No es fecha para hablar del presente; hay muchos días anuales para hacerlo. La generación que hemos vivido aquellos años, sabe bien que ninguna experiencia en democracia es comparable a los horrores de esa época. Es una monumental estupidez aquel latiguillo demagógico de “esto me recuerda a la dictadura”, usado desde los años 90 hasta hace muy poco. Peor aún la pretensión absurda de que hoy estaríamos viviendo en dictadura, propia de sectores ultraconservadores que no tienen idea alguna de lo que es sufrir persecución, y menos aún cuando esta es ilegal en sus métodos.

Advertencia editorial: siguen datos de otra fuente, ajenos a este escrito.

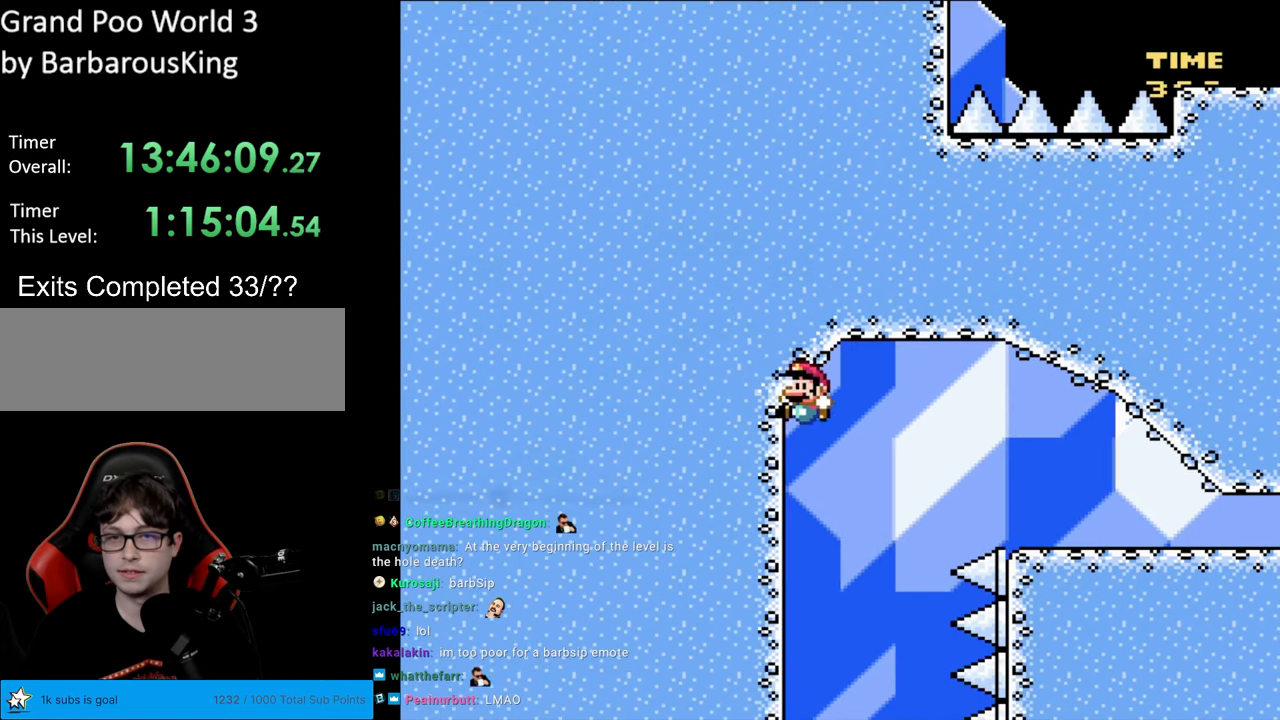
{"buttons": ["B", "Y", "DPAD_UP", "DPAD_LEFT"], "events": [[267, "B", "down"]]}
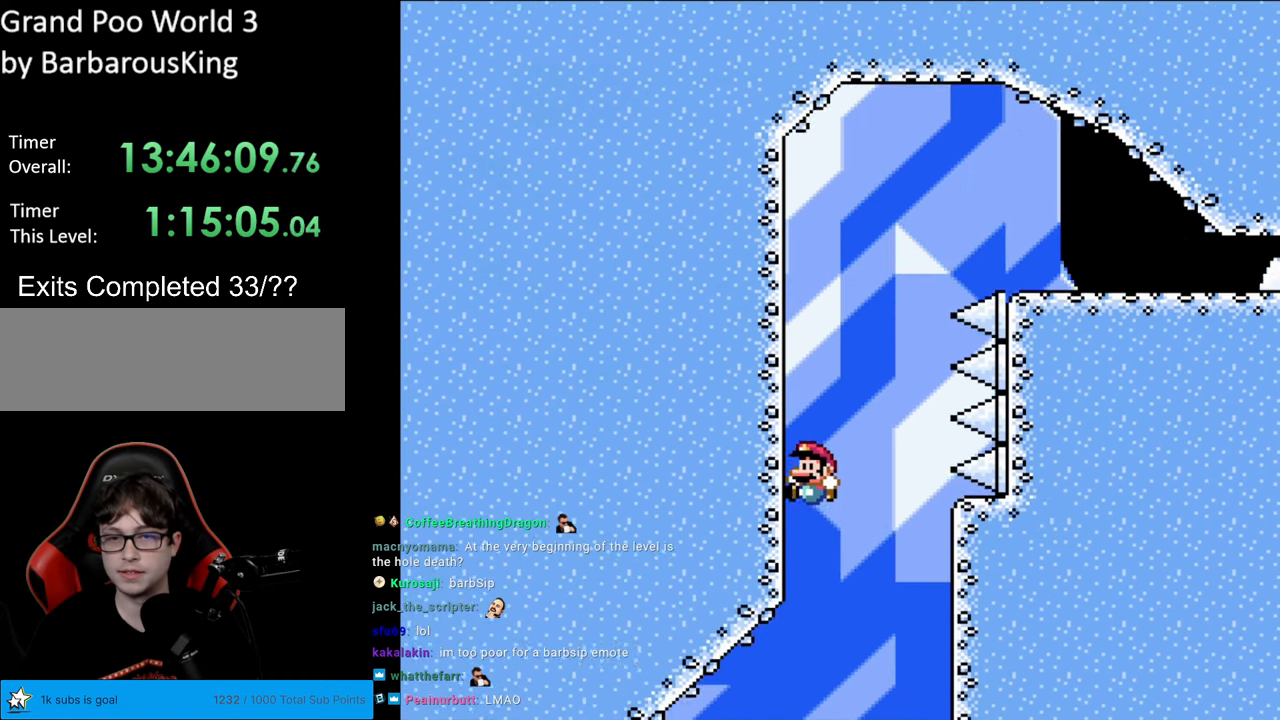
{"buttons": ["B", "Y", "DPAD_UP", "DPAD_LEFT"], "events": []}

En fin: mientras nos acercábamos al D-2 entre rostros no por mojados menos felices de la comunión de voluntades congregada, no sabíamos aún que algún grupo minoritario quemaba un muñeco simulando a Hebe de Bonafini, en la ciudad de La Plata.



Cabe pensar, como en el Evangelio, en perdonar porque no saben lo que hacen. ¿Quién puede erigirse en juez de las elecciones políticas de quien se enfrentó, sólo con las armas de su coraje, a la dictadura más feroz de nuestra historia? ¿Quién se atreve, desde la poltrona de las actuales libertades, a juzgar a quien puso el cuerpo y la piel en total peligro, como se sabe por otras madres que fueron asesinadas? ¿Cuántos jóvenes que no tienen noción de lo que es sufrir persecución, pueden pretender el 24 de marzo, justamente, ser más que Hebe, o -peor aún- manchar su nombre y su ejemplo?

Y un apocalipsis de agua cayó sobre las casi 10.000 personas al llegar al ex D-2, ese que se espera sea restituido como espacio de rememoración de los que allí sufrieron. No había mucho donde resguardarse, que no fuera en el ánimo colectivo, en el sentimiento de estar cicatrizando heridas que aquellos años hicieron enormes e imborrables. Y hasta allí llegaron las Madres, soportando, con sus largos años, el mal tiempo y los pies anegados. Allí se dijeron las palabras de rememoración, aquellas en que revive la historia de los que no están, añorados, queridos, perdidos para siempre. Pero, de algún modo, recuperados en esa especie de celebración colectiva: el rito en comunidad, el gris del cielo y abajo el canto de los muchos, el nombre de cada uno de los que fueran secuestrados y torturados, la memoria que no cae, el recuerdo que no cesa, las manos unidas, los ánimos compartidos, la decisión en favor de la vida, las lágrimas disimuladas por la lluvia.